Post-treatment equipment for the further processing of the reactor products and storage and transhipment facilities are not eligible.

Amount

The amount of tax credit may be up to 54.5% of the total investments made in renewable energy or energy-efficiency technologies within one year (art. 3.42 (3) Wet IB 2001). The eligible technologies are published in the Energy List, which is updated on an annual basis. The maximum project costs per company are € 121 million per calendar year (art. 3.42 (4) Wet IB 2001). The Minister of Finance may reduce the amount of tax credit or reject applications if the expenses threaten to exceed the budget provided. His decisions are published and do not affect tax credits already granted.

Addressees

Entitled party. The entitled parties are enterprises that invest in renewable energy systems, energy-saving projects or technologies improving energy efficiency (Article 3.42 in conjunction with Article 3.43 Wet IB 2001). Private individuals are not entitled to tax benefits.

*PROVIDED MATERIAL*.
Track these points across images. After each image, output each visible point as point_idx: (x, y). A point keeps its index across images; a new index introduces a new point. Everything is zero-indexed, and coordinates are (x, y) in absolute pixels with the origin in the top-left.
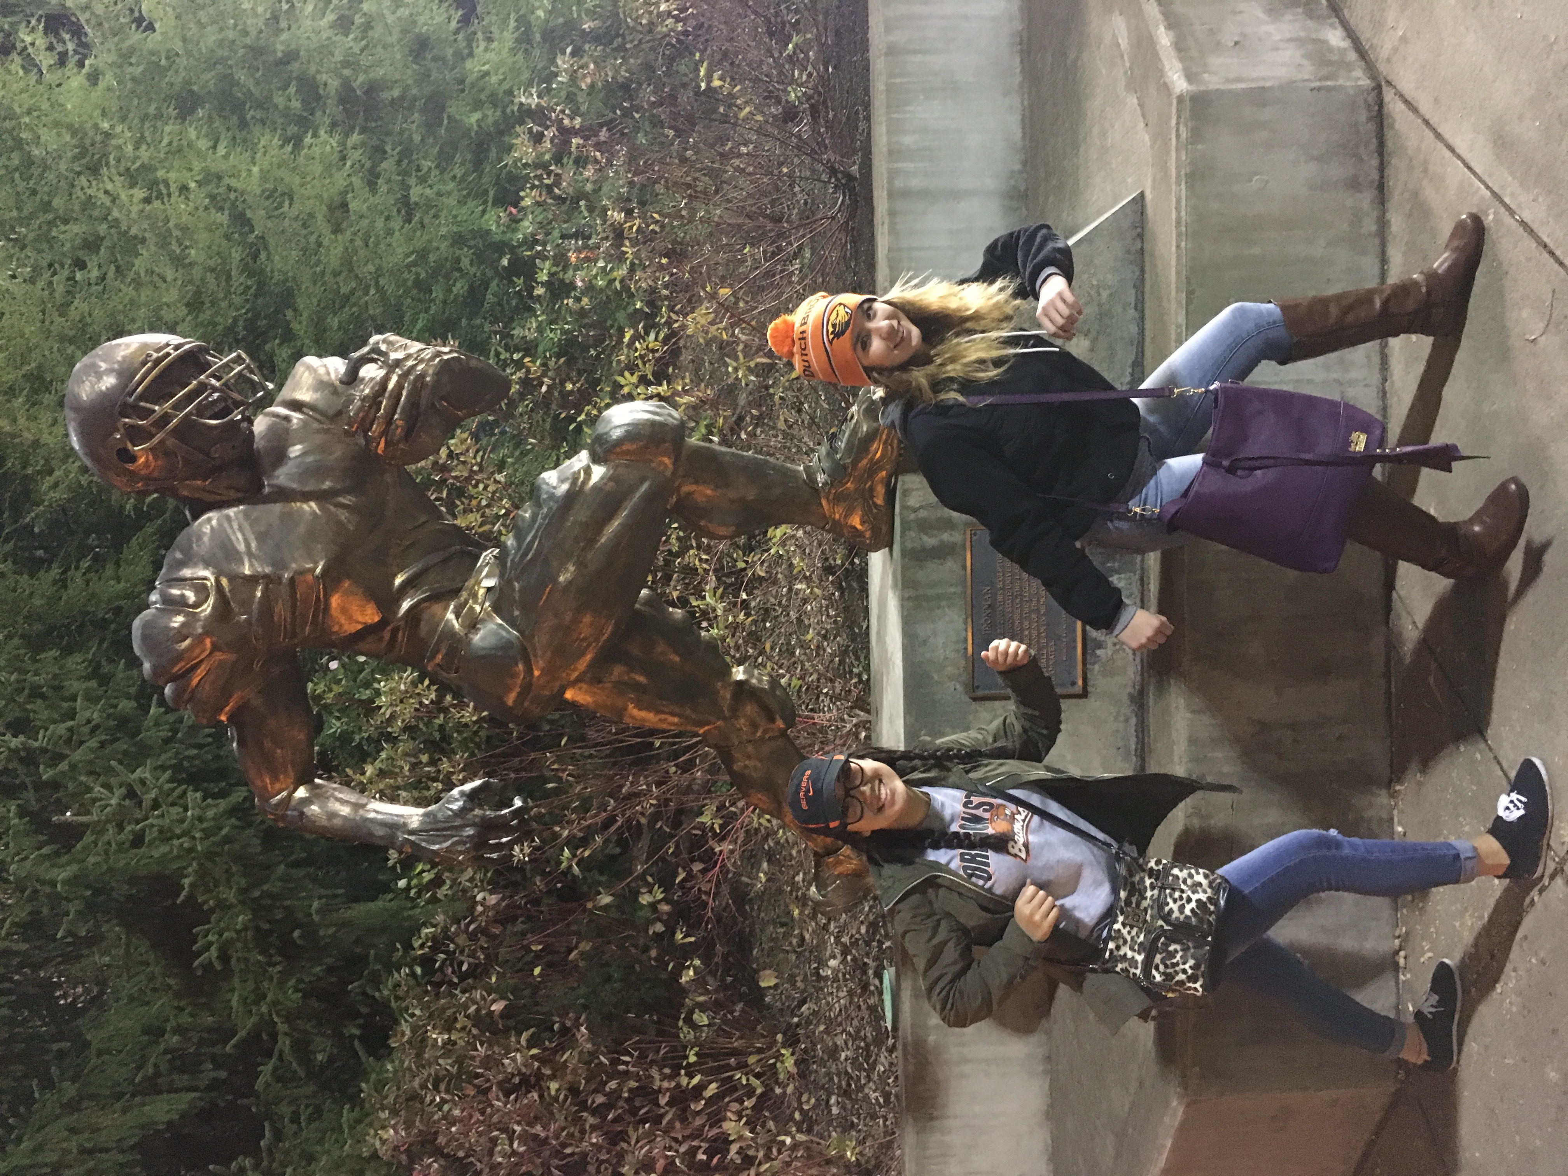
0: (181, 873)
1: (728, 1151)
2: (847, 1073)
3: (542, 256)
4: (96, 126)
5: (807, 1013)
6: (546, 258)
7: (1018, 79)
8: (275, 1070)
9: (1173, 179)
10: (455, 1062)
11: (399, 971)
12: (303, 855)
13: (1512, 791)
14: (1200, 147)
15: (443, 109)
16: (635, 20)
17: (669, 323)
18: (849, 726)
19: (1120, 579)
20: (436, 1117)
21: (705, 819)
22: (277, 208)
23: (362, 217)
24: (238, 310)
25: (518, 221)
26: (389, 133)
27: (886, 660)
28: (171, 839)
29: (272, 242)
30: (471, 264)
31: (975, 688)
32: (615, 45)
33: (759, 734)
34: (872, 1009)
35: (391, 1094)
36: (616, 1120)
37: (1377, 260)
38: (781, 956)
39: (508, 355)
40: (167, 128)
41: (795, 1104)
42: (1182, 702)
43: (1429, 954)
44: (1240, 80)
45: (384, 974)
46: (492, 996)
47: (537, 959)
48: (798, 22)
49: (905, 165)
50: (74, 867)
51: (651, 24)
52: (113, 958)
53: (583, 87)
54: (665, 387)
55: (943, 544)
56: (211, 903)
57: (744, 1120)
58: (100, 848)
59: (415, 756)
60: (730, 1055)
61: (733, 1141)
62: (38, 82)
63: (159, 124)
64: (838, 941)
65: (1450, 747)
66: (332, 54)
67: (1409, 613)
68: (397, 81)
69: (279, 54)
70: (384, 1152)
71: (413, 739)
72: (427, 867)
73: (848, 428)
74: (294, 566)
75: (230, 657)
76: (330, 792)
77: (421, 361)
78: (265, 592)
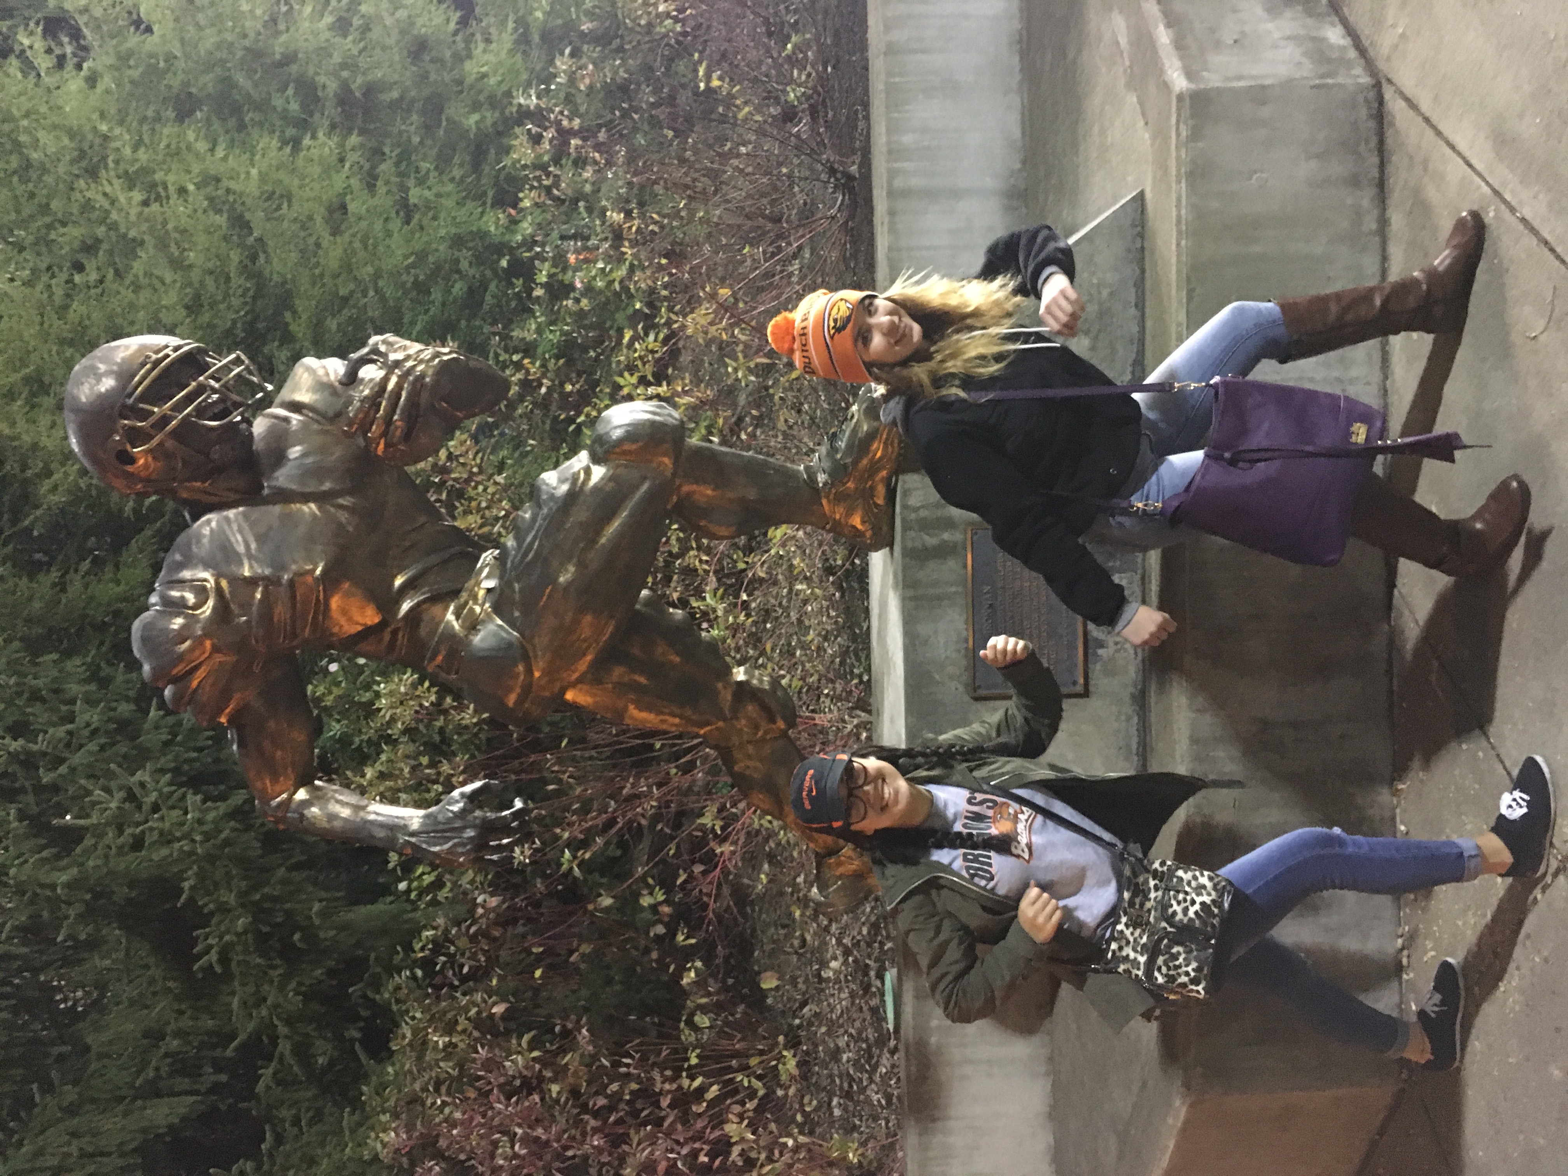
0: (180, 876)
1: (730, 1153)
2: (848, 1075)
3: (541, 257)
4: (94, 129)
5: (808, 1015)
6: (545, 259)
7: (1017, 78)
8: (276, 1073)
9: (1174, 178)
10: (456, 1065)
11: (399, 973)
12: (304, 858)
13: (1515, 789)
14: (1199, 144)
15: (442, 111)
16: (633, 21)
17: (669, 324)
18: (850, 727)
20: (437, 1120)
21: (707, 820)
22: (275, 210)
23: (360, 218)
24: (236, 312)
25: (517, 223)
26: (387, 135)
27: (887, 660)
28: (171, 842)
29: (270, 244)
30: (470, 266)
31: (976, 688)
32: (614, 46)
33: (759, 735)
34: (874, 1011)
35: (392, 1097)
36: (617, 1123)
37: (1378, 259)
38: (783, 957)
39: (507, 356)
40: (166, 131)
41: (797, 1106)
42: (1184, 701)
43: (1433, 953)
44: (1239, 78)
45: (384, 977)
46: (494, 998)
47: (539, 960)
48: (796, 22)
49: (906, 165)
50: (74, 871)
51: (650, 25)
52: (114, 961)
53: (582, 87)
54: (665, 388)
55: (944, 543)
56: (212, 906)
57: (746, 1122)
58: (100, 851)
59: (415, 758)
60: (732, 1056)
61: (736, 1143)
62: (37, 85)
63: (158, 127)
64: (839, 942)
65: (1453, 744)
66: (330, 56)
67: (1412, 612)
68: (395, 83)
69: (278, 57)
70: (385, 1155)
71: (414, 741)
72: (428, 869)
73: (848, 428)
74: (294, 567)
75: (230, 659)
76: (330, 794)
77: (421, 361)
78: (265, 594)
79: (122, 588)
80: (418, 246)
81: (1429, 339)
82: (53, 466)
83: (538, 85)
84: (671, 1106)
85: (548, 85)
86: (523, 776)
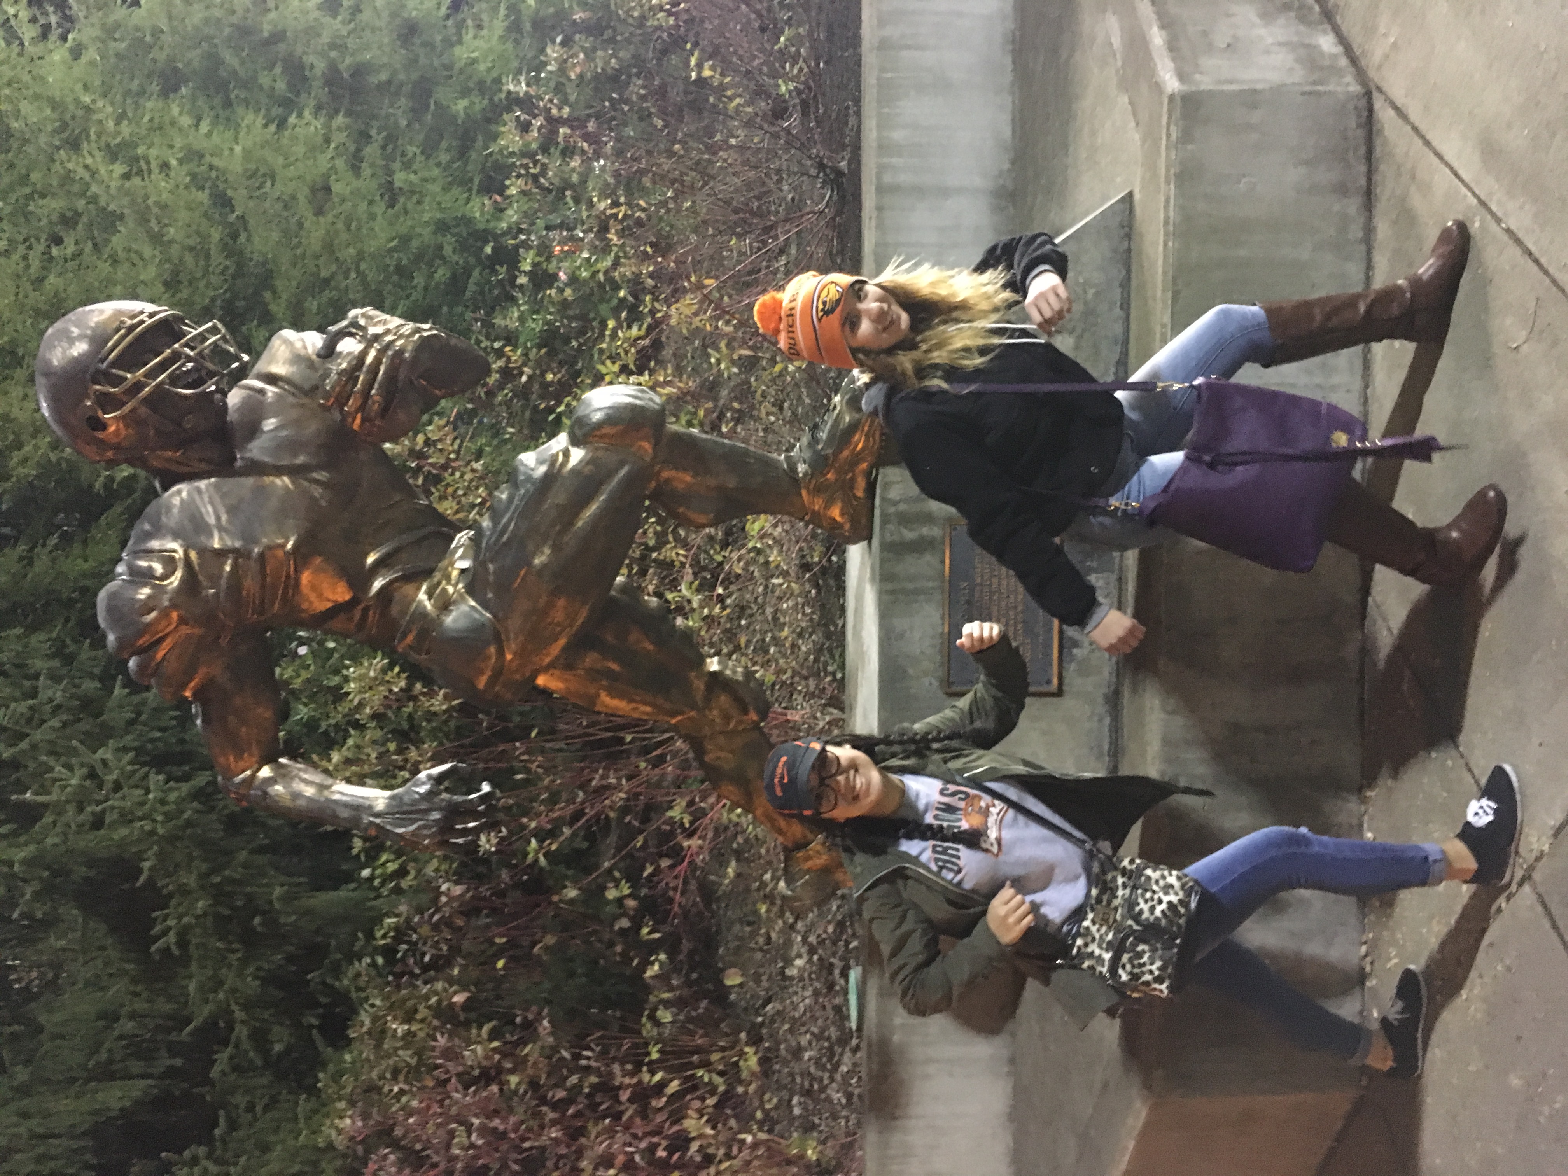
0: (140, 857)
1: (688, 1149)
2: (809, 1074)
3: (525, 244)
4: (77, 101)
5: (771, 1013)
6: (531, 247)
7: (1008, 77)
8: (231, 1058)
9: (1162, 179)
10: (415, 1053)
11: (360, 961)
12: (266, 841)
13: (1482, 796)
14: (1190, 147)
15: (429, 96)
16: (627, 12)
17: (653, 312)
18: (821, 724)
19: (1097, 579)
20: (394, 1109)
21: (675, 813)
22: (259, 188)
23: (343, 201)
24: (215, 289)
25: (502, 210)
26: (374, 117)
27: (862, 654)
28: (131, 821)
29: (252, 222)
30: (454, 252)
31: (950, 684)
32: (605, 37)
33: (732, 725)
34: (838, 1010)
35: (349, 1083)
36: (575, 1116)
37: (1363, 266)
38: (747, 955)
39: (488, 343)
40: (149, 105)
41: (757, 1103)
42: (1157, 702)
43: (1395, 961)
44: (1231, 82)
45: (344, 964)
46: (454, 988)
47: (500, 952)
48: (790, 18)
49: (894, 160)
50: (32, 848)
51: (643, 17)
52: (69, 941)
53: (573, 76)
54: (647, 377)
55: (922, 538)
56: (171, 887)
57: (705, 1118)
58: (59, 829)
59: (384, 744)
60: (693, 1053)
61: (693, 1139)
62: (20, 54)
63: (141, 101)
64: (805, 940)
65: (1422, 753)
66: (319, 35)
67: (1385, 619)
68: (384, 65)
69: (266, 34)
70: (340, 1142)
71: (382, 728)
72: (392, 857)
73: (830, 419)
74: (265, 541)
75: (197, 631)
76: (295, 772)
77: (401, 336)
78: (235, 566)
79: (91, 563)
80: (403, 230)
81: (1411, 347)
82: (24, 437)
83: (529, 72)
84: (629, 1100)
85: (539, 73)
86: (491, 764)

*PROBLEM DETAILS*. Write down the part of the tax credit text from "The amount of tax credit may" to "credits already granted.", with the wording unchanged. None of the entries matter for what comes next.

*RESULT FOR THIS TASK*.
The amount of tax credit may be up to 54.5% of the total investments made in renewable energy or energy-efficiency technologies within one year (art. 3.42 (3) Wet IB 2001). The eligible technologies are published in the Energy List, which is updated on an annual basis. The maximum project costs per company are € 121 million per calendar year (art. 3.42 (4) Wet IB 2001). The Minister of Finance may reduce the amount of tax credit or reject applications if the expenses threaten to exceed the budget provided. His decisions are published and do not affect tax credits already granted.